By Calvin Biesecker
The chairman of a House panel that oversees the Transportation Security Administration (TSA) yesterday said that the agency’s failure to provide a representative to testify at a hearing on a controversial behavior detection program is part of an ongoing pattern by TSA and needs to be reviewed.
“They’ve ignored our committee and others so they have a history of this and I’ll work with you and others, in fact I think I think we need to convene a panel of chairs of various committees and somehow rein this agency in,” Rep. John Mica (R-Fla.), chairman of the House Transportation and Infrastructure Committee, said.
Mica made his comments as a guest of the House Science, Space and Technology Subcommittee on Investigations and Oversight, which was examining the TSA program called Screening of Passengers by Observational Techniques (SPOT), which relies on Behavior Detection Officers (BDOs) deployed to airport terminals to observe travelers for behavioral indicators of threats to aviation security.
Rep. Paul Broun (R-Ga.), chairman of the subcommittee, said it was “reprehensible” that TSA declined to send a representative to his hearing despite the agency’s plans to spend over $1 billion in the coming years on SPOT.
The Department of Homeland Security (DHS) did send Larry Willis, the program manager for the Hostile Intention Validation project at DHS Science and Technology, to appear on a panel to discuss the SPOT program. In a letter from DHS that Broun cited, DHS said it sent Willis because of the subcommittee’s “interest in scientific research, development.”
Broun responded that it is “highly presumptuous that DHS thinks it knows our jurisdiction better than we do.” He added that House rules task the Science Committee to review non-military research and development programs.
“If TSA and DHS in fact are making a claim that science and research played no role in the formation of the program whatsoever, then this program should be shutdown immediately for lacking any scientific basis and being little more than snake oil,” Broun said.
Broun said that the committee has “options” to “compel” TSA to attend, including subpoena power, which it hasn’t issued in nearly 20 years. The subcommittee will likely review the program again once a report is completed by DHS S&T validating the scientific basis for the SPOT program.

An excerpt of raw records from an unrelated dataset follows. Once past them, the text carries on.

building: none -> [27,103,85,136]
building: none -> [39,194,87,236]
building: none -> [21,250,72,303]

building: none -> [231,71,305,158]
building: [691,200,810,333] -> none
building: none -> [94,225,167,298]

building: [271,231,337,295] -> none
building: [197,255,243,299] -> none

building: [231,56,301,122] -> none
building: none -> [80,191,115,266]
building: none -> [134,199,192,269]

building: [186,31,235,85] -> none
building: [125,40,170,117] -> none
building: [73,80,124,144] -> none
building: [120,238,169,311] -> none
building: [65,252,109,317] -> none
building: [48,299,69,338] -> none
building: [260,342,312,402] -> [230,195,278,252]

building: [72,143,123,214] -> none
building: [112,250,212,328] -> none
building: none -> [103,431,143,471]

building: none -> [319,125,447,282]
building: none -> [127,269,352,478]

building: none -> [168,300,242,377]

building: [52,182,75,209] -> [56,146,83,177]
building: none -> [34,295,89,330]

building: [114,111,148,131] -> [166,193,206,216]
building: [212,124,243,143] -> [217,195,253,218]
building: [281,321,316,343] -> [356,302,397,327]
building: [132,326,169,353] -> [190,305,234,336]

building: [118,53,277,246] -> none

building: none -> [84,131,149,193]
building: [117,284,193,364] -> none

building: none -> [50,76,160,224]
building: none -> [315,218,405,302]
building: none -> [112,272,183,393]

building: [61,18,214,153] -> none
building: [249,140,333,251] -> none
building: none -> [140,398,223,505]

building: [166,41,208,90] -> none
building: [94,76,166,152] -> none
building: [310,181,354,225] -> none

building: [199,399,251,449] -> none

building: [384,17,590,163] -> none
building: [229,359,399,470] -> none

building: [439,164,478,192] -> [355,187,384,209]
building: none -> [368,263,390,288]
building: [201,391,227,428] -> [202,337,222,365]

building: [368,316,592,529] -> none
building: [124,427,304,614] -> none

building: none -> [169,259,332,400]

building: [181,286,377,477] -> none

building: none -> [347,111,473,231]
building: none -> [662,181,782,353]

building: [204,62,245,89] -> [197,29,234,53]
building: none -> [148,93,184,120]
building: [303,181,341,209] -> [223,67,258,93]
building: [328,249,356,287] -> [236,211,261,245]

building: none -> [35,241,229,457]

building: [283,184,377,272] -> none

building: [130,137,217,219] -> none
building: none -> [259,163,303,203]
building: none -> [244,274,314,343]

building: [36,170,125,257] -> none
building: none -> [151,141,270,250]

“I’m hopeful that TSA will determine that they have a valuable contribution to make to this topic in the future so that we do not find it necessary to go down that road,” Broun said of a potential subpoena.
The ranking member of the subcommittee, Rep. Donna Edwards (D-Md.), also said she was “disappointed” about TSA’s no-show at the hearing.
“I think they lost an important opportunity to inform the Congress and the public why they believe the SPOT program is worthy of our support,” Edwards said.
Earlier this year, TSA declined to send two of its representatives to a congressional hearing to discuss whole body imaging programs because the agency did not want to be part of a larger panel. Their attendance was obtained once the committee agreed to create a separate panel just for TSA.
DHS this week also refused have one of its officials testify at congressional hearings as part of a larger panel that included non-government witnesses. Again, this was resolved when the House Homeland Security Border Security Subcommittee on Tuesday agreed to create a separate panel to allow Thomas Winkowski, assistant commissioner for the Office of Field Operations at Customs and Border Protection, to review operational issues at ports of entry.